• _Исходный отрывок_
+===+

Юрий Нагибин - Москва… Как много в этом звуке…
Я пишу это, уже зная о своей ошибке, — память и угадка изменили мне, я не узнал проезда Художественного театра и крыши МХАТа. Конечно, более проницательным людям прежде всего будет мил и трогателен неожиданный и непарадный вид старой мхатовской кровли. Но для тех, кто, подобно мне, не разберется в географии рисунка (почему-то кажется, что художник сознательно зашифровал адрес, предельно отстранив всем знакомый московский пейзаж), мое рассуждение остается в силе.
Густым московским духом веет и от других работ Куманькова: «Кривоарбатский переулок», «Угол Большой Молчановки». Если в первом купеческий дом с мезонином, перед которым стоит зачехленный автомобиль, еще сопротивляется времени, еще думает устоять, то дни второго сочтены, он и сам понял это и как-то схилился, а деревья растрепали над ним голые ветви, словно траурные ленты. Оба рисунка сильны духом Москвы, но в «Кривоарбатском» чувствуется желание удержать, сохранить, а в «Молчановке» — лишь желание отдать дань человеческому жилью, служившему долго и преданно, но изжившему свой век и вынужденному уйти. Хорошо, что Куманьков не льет жидких слез сожаления над каждым дряхлым зданием, в этом его мужество и честность, но и хорошо, что каждого ветерана он провожает добрым взглядом.

+===+

• _Строки данных_

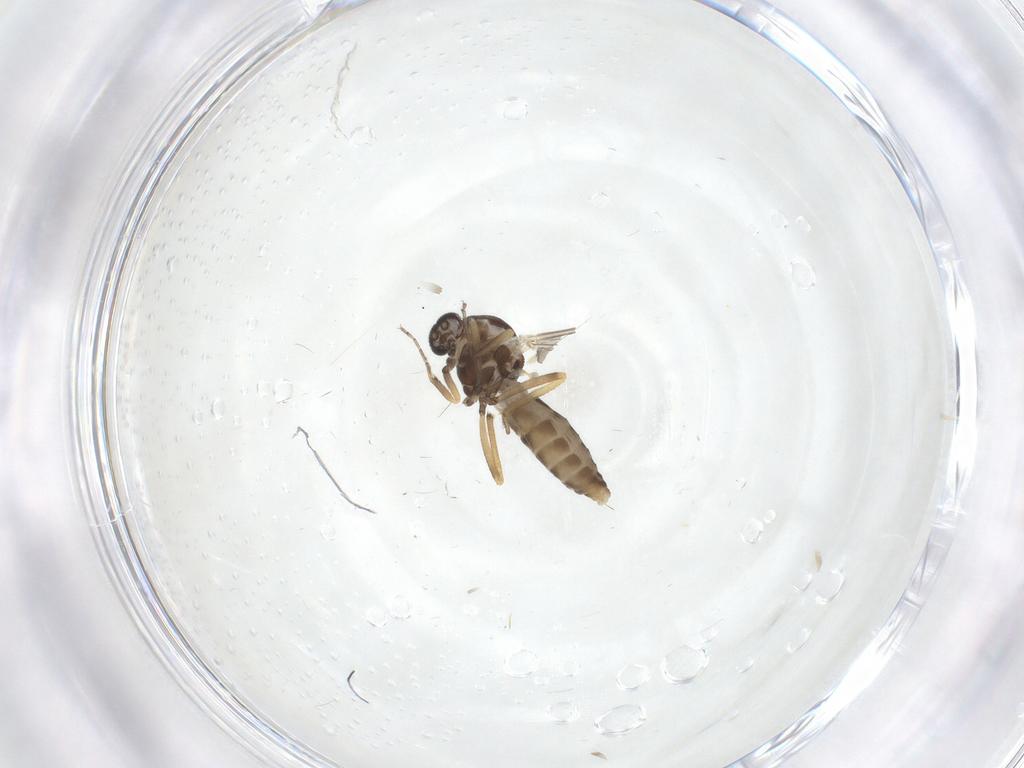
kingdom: Animalia
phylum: Arthropoda
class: Insecta
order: Diptera
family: Ceratopogonidae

+===+

• _Задания_
[A] Изложите в виде краткого списка абзац отрывка о рисунках Куманькова, начинающийся словами «Густым московским духом веет». Сохраните его главные факты.
[B] Допишите следующую часть отрывка о рисунках Куманькова так, чтобы она начиналась сразу после его последнего предложения.

• _Ответы_
[A]
- Московским духом проникнуты и другие работы Куманькова: «Кривоарбатский переулок» и «Угол Большой Молчановки».
- В «Кривоарбатском переулке» купеческий дом с мезонином, перед которым стоит зачехленный автомобиль, еще сопротивляется времени. В этом рисунке чувствуется желание удержать и сохранить.
- Дом на «Углу Большой Молчановки» обречен и как будто схилился. Голые ветви деревьев над ним похожи на траурные ленты. Здесь художник лишь отдает дань жилью, которое долго служило, но изжило свой век.
- Куманьков не оплакивает каждое дряхлое здание, и в этом его мужество и честность. При этом каждого «ветерана» он провожает добрым взглядом.

[B]
Грустную нежность вызывают эти дома: ведь они — частица московской жизни, чье-то детство и чья-то старость, их стены слышали смех и плач, слова любви и слова разлуки, отсюда уходили на войну, сюда же возвращались те, кому суждено было вернуться. И «похоронки» сюда приносили, и поздравления с праздниками, наградами, и судебные повестки. И вообще жизнь в маленьких, потемневших от лет, незнатных домах была полна и в радости, и в печали, мир их праху…
Вначале я думал, что Куманькова влечет главным образом уходящая Москва, и это казалось мне справедливым — кто-то должен сохранить в памяти людей черты, стираемые неумолимым временем, но потом я убедился, что это не так — интерес художника к Москве куда шире, а любовь умнее. У него острый, даже какой-то мучительный интерес к тому, какой станет Москва, он стремится заглянуть в ее завтрашний день. Потому так много строек в его рисунках, потому строительный кран — один из главных героев московского цикла. Картон может называться «Юго-Запад», но царит здесь громадный кран, перекрещивающий весь зримый мир своими ажурными конструкциями; может называться «Склады», являя неожиданную поэтичность плоских складских крыш, а эту несколько статичную красоту оживляет и будоражит гигантский кран, влекущий по воздуху балку; может называться даже «Памятник Пушкину» — Александр Сергеевич мужественно напрягается против грозно нависших стрел кранов. Новое здание «Известий» еще строилось, но Куманькову не терпелось увидеть, как соотнесется оно с памятником поэту, старинными фонарями. От рисунка веет пытливой тревогой, усугубляемой стаями мечущихся над кранами птиц. Целый лес кранов на картоне «Новые ритмы», настоящий лес с огромной луной за металлическими стволами, призрачно отбелившей стену новостройки.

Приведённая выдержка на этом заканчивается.